Problem details: Put the lines from the start of the lines through the line containing "Вертикальные памятники чёрные", inclusive, into a numbered list, skipping any blank lines. Leave the pictures out.

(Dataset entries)
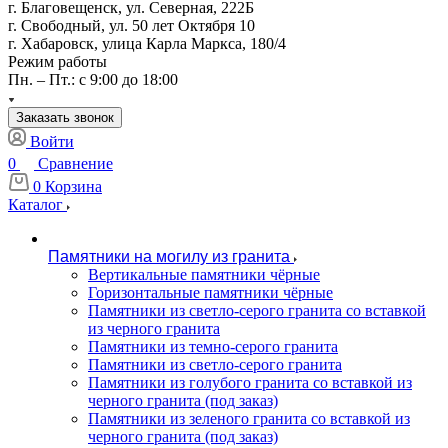
г. Благовещенск, ул. Северная, 222Б
г. Свободный, ул. 50 лет Октября 10
г. Хабаровск, улица Карла Маркса, 180/4
Режим работы
Пн. – Пт.: с 9:00 до 18:00
Заказать звонок
Войти
0
Сравнение
0
Корзина
Каталог
Памятники на могилу из гранита
Вертикальные памятники чёрные
Горизонтальные памятники чёрные
Памятники из светло-серого гранита со вставкой
из черного гранита
Памятники из темно-серого гранита
Памятники из светло-серого гранита
Памятники из голубого гранита со вставкой из
черного гранита (под заказ)
Памятники из зеленого гранита со вставкой из
черного гранита (под заказ)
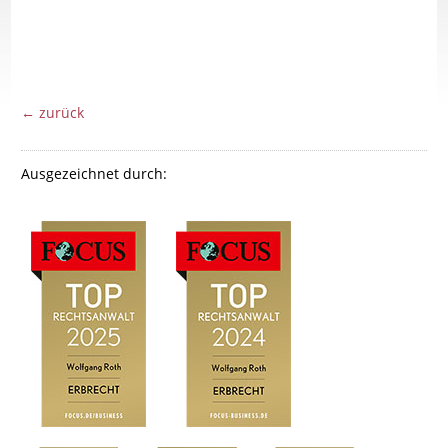
← zurück
Ausgezeichnet durch:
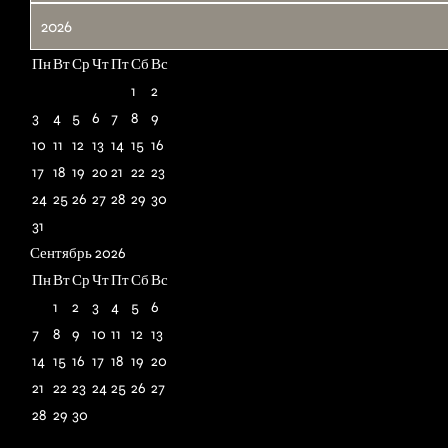
ти
00:00
МЫ СОБЛЮДАЕМ
Инструкция
Пн
Вт
Ср
Чт
Пт
Сб
Вс
бронирования
1
2
3
4
5
6
7
8
9
ВАЖНО ЗНАТЬ
10
11
12
13
14
15
16
17
18
19
20
21
22
23
24
25
26
27
28
29
30
ПОЛЕЗНО
Ч
31
И
ЗНАТЬ
Сентябрь 2026
Т
А
Пн
Вт
Ср
Чт
Пт
Сб
Вс
Т
Ь
1
2
3
4
5
6
Н
7
8
9
10
11
12
13
А
Ш
14
15
16
17
18
19
20
Б
Л
21
22
23
24
25
26
27
О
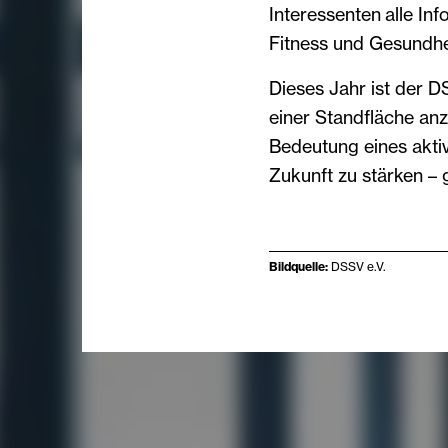
Interessenten alle In
Fitness und Gesundhe
Dieses Jahr ist der 
einer Standfläche anz
Bedeutung eines akti
Zukunft zu stärken –
Bildquelle:
DSSV e.V.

Reply:
1. г. Благовещенск, ул. Северная, 222Б
2. г. Свободный, ул. 50 лет Октября 10
3. г. Хабаровск, улица Карла Маркса, 180/4
4. Режим работы
5. Пн. – Пт.: с 9:00 до 18:00
6. Заказать звонок
7. Войти
8. 0
9. Сравнение
10. 0
11. Корзина
12. Каталог
13. Памятники на могилу из гранита
14. Вертикальные памятники чёрные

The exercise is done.